Please present the items below as a Markdown table with the columns Row and Line. Start with the line containing "pose: elev=249.5 azim=79.0", continue through the end of the items, and omit blank lines.

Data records
┌────────
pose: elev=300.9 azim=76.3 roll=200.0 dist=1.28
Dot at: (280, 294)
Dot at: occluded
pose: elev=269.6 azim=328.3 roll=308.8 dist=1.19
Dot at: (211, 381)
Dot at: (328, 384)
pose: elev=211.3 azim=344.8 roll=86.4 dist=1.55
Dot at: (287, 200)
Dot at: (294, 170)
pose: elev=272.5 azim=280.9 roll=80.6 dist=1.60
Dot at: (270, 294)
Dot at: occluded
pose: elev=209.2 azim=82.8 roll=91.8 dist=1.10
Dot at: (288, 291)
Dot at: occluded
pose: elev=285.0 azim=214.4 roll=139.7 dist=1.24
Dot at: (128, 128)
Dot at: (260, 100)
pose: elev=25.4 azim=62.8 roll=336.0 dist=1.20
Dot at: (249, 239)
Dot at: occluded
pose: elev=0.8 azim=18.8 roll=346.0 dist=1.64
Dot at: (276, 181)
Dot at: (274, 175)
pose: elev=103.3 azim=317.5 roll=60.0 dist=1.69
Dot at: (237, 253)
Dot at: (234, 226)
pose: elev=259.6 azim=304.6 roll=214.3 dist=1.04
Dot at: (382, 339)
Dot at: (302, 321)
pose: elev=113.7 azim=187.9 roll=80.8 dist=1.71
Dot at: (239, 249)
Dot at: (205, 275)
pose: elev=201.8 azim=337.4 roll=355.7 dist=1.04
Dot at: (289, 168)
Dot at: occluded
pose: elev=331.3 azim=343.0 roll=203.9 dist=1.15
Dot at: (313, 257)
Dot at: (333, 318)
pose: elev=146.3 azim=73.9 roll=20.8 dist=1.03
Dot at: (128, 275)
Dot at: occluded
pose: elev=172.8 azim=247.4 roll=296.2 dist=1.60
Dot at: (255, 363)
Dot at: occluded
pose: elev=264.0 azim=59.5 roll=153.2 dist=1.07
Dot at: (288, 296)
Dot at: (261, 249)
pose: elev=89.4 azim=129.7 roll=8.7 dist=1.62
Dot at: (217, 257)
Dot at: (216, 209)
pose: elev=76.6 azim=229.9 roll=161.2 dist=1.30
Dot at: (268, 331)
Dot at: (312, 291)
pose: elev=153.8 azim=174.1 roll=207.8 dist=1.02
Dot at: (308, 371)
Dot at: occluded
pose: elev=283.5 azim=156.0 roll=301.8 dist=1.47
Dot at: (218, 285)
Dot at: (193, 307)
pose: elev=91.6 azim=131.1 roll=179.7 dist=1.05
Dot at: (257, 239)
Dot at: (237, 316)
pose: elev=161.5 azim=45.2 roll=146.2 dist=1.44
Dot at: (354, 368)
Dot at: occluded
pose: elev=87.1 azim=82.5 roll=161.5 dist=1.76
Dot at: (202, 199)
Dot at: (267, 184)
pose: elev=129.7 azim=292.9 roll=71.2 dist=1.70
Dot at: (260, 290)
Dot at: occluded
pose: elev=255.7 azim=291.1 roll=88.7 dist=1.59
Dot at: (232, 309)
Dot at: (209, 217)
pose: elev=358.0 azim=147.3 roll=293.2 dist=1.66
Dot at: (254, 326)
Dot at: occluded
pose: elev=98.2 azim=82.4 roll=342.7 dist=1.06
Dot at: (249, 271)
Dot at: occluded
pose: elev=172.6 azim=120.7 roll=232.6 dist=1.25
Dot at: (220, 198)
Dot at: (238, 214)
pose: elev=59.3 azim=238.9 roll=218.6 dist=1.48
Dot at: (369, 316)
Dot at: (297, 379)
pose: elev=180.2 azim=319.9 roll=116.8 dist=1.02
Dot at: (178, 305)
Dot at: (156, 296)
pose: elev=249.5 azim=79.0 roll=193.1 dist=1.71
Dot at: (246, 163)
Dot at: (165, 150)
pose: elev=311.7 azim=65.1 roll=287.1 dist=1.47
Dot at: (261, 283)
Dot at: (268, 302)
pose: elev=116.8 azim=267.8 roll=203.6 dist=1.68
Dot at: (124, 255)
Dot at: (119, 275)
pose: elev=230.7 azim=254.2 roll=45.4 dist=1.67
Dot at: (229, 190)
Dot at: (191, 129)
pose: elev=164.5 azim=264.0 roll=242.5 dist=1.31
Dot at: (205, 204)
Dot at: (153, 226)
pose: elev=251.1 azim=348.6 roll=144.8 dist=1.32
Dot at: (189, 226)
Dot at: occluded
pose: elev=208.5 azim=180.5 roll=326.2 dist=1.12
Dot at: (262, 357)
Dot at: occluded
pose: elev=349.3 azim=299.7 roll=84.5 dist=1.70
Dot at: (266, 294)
└────────
__Final answer__:
| Row | Line |
|---|---|
| 1 | pose: elev=249.5 azim=79.0 roll=193.1 dist=1.71 |
| 2 | Dot at: (246, 163) |
| 3 | Dot at: (165, 150) |
| 4 | pose: elev=311.7 azim=65.1 roll=287.1 dist=1.47 |
| 5 | Dot at: (261, 283) |
| 6 | Dot at: (268, 302) |
| 7 | pose: elev=116.8 azim=267.8 roll=203.6 dist=1.68 |
| 8 | Dot at: (124, 255) |
| 9 | Dot at: (119, 275) |
| 10 | pose: elev=230.7 azim=254.2 roll=45.4 dist=1.67 |
| 11 | Dot at: (229, 190) |
| 12 | Dot at: (191, 129) |
| 13 | pose: elev=164.5 azim=264.0 roll=242.5 dist=1.31 |
| 14 | Dot at: (205, 204) |
| 15 | Dot at: (153, 226) |
| 16 | pose: elev=251.1 azim=348.6 roll=144.8 dist=1.32 |
| 17 | Dot at: (189, 226) |
| 18 | Dot at: occluded |
| 19 | pose: elev=208.5 azim=180.5 roll=326.2 dist=1.12 |
| 20 | Dot at: (262, 357) |
| 21 | Dot at: occluded |
| 22 | pose: elev=349.3 azim=299.7 roll=84.5 dist=1.70 |
| 23 | Dot at: (266, 294) |